The Midlands is where elections are decided - and where Jeremy Corbyn can win. 

The Midlands: this “formless” place is where much of Labour’s fate lies. The party witnessed some of its most disappointing 2015 results here. In those early, depressing hours of 8 May, Nuneaton was the result that rang the death knell of Labour’s election chances. Burton, Cannock Chase, Halesowen & Rowley Regis, Redditch and Telford weren’t far behind. To win here Labour need to build a grassroots movement that engages swing voters.

Luckily, this is also a place with which Labour’s new leader has a natural affinity. The bellwether seat of Nuneaton is where Jeremy Corbyn chose to hold his last regional rally of the leadership contest; just a couple of counties over you’ll find the home Corbyn moved to in Shropshire when he was seven. He cut his political teeth round the corner in marginal constituency The Wrekin; it was in this key seat he did his first stint of campaigning. Flanked by a deputy leader, Tom Watson, who represents Labour stronghold West Bromwich East, Corbyn has his eye on the Midlands.

As MP for Islington North since 1983, Labour’s leader has earned London-centric credentials that have long since overshadowed his upbringing. But Corbynism isn’t a phenomenon confined to the capital. The enthusiasm that spilled out of Corbyn’s summer leadership rallies across the country has continued into the autumn months; Labour’s membership is now over 370,000. It’s fast catching up with 1997 figures, which are the highest in the party’s recent history.

London is the biggest beneficiary of this new movement - with 20 per cent of Labour’s members and 19 per cent of new members who signed up the week before conference coming from the capital. But Corbynism is flourishing elsewhere. 11 per cent of all Labour party members now reside in the southeast. In that same pre-conference week 14 per cent of new members came from this mostly Tory blue area of the country. And since last year, membership in the southwest increased by 124 per cent. Not all, but a good deal of this, is down to Corbyn’s brand of anti-austerity politics.

A dramatic rise in membership, with a decent regional spread, is nothing to be sneered at; people are what you need to create an election-winning grassroots movement. But, as May proved, having more members than your opposition doesn’t guarantee victory. Corbyn has spoken to many who’d lost faith in the political system but more people need to be won over to his cause.  

This is clear in the Midlands, where the party’s challenges are big. Labour’s membership is swelling here too, but to a lesser degree than elsewhere. 32 per cent of party members now and 13 per cent of those who joined up in seven days preceding conference hail from this part of the country.

But not all potential Labour voters will become card-carrying members. Corbyn needs to speak to swing voters. These people have no party colours and over the summer they had mixed views on Corbynism. In Nuneaton, Newsnight found a former Labour turned Ukip voter who thought Corbyn would take Labour “backwards” and put the economy at risk. But a fellow Ukip voter said he saw Corbyn as “fresh blood”.

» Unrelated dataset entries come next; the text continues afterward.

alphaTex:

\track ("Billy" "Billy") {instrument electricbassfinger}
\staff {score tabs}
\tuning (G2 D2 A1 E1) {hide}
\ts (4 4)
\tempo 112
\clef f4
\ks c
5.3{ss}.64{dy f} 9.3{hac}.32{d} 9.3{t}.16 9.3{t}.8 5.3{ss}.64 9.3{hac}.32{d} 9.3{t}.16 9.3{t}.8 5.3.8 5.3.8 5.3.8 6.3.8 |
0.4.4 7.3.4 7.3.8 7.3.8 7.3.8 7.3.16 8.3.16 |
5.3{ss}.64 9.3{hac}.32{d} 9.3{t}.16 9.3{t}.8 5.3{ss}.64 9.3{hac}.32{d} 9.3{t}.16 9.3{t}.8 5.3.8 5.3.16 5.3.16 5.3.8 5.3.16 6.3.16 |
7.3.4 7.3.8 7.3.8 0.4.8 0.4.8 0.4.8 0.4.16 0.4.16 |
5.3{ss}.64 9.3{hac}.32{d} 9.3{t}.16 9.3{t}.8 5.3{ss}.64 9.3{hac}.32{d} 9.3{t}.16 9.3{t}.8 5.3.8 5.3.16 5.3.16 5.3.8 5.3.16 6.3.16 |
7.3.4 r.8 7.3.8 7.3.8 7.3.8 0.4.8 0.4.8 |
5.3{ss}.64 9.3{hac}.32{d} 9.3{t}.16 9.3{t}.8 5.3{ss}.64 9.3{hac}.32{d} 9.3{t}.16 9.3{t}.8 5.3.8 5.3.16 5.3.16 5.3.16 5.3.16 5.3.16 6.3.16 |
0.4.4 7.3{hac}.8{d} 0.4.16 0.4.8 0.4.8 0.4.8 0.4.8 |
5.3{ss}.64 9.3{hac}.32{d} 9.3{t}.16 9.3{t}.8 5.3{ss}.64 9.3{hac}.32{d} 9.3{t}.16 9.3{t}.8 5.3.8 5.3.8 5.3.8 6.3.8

These are enduring splits countrywide. Voters in key London marginal Croydon Central gave a mixed verdict on Corbyn’s conference speech. They thought he was genuine but were worried about his economic credibility. While they have significant doubts, swing voters are still figuring out who Labour’s new leader is.

This is where the grassroots movement comes into play. Part of the challenge is to get out there and explain to these people exactly who the party is, what it’s going to offer them and how it’s going to empower them to make change. 

Labour have nascent plans to make this reality in the Midlands. Tom Watson advocated bringing back to life this former industrial heartland by making it a base for manufacturing once again – hopefully based on modern skills and technologies.  He’s also said the leadership team will make regular regional visits to key seats. Watson’s words chime with plans floated by shadow minister Jon Trickett: to engage people with citizens’ assemblies where they have a say over Labour politics.

But meetings alone don’t make grassroots movements. Alongside the economy, regional identity is a decisive issue in this – and other – area(s) of the country. With the influx in money brought in by new members, Labour should harness peoples’ desire for belonging, get into communities and fill the gaps the Government are leaving empty. While they’re doing this, they could spread the word of a proper plan for devolution, harking back to the days of municipal socialism, so people know they’ll have power over their own communities under Labour.

This has to start now, and there’s no reason why the Midlands can’t act as a model. Labour can engage with swing voters by getting down to a community level and start showing – and not just saying –  how the party can make a difference. 

Maya Goodfellow is a freelance journalist.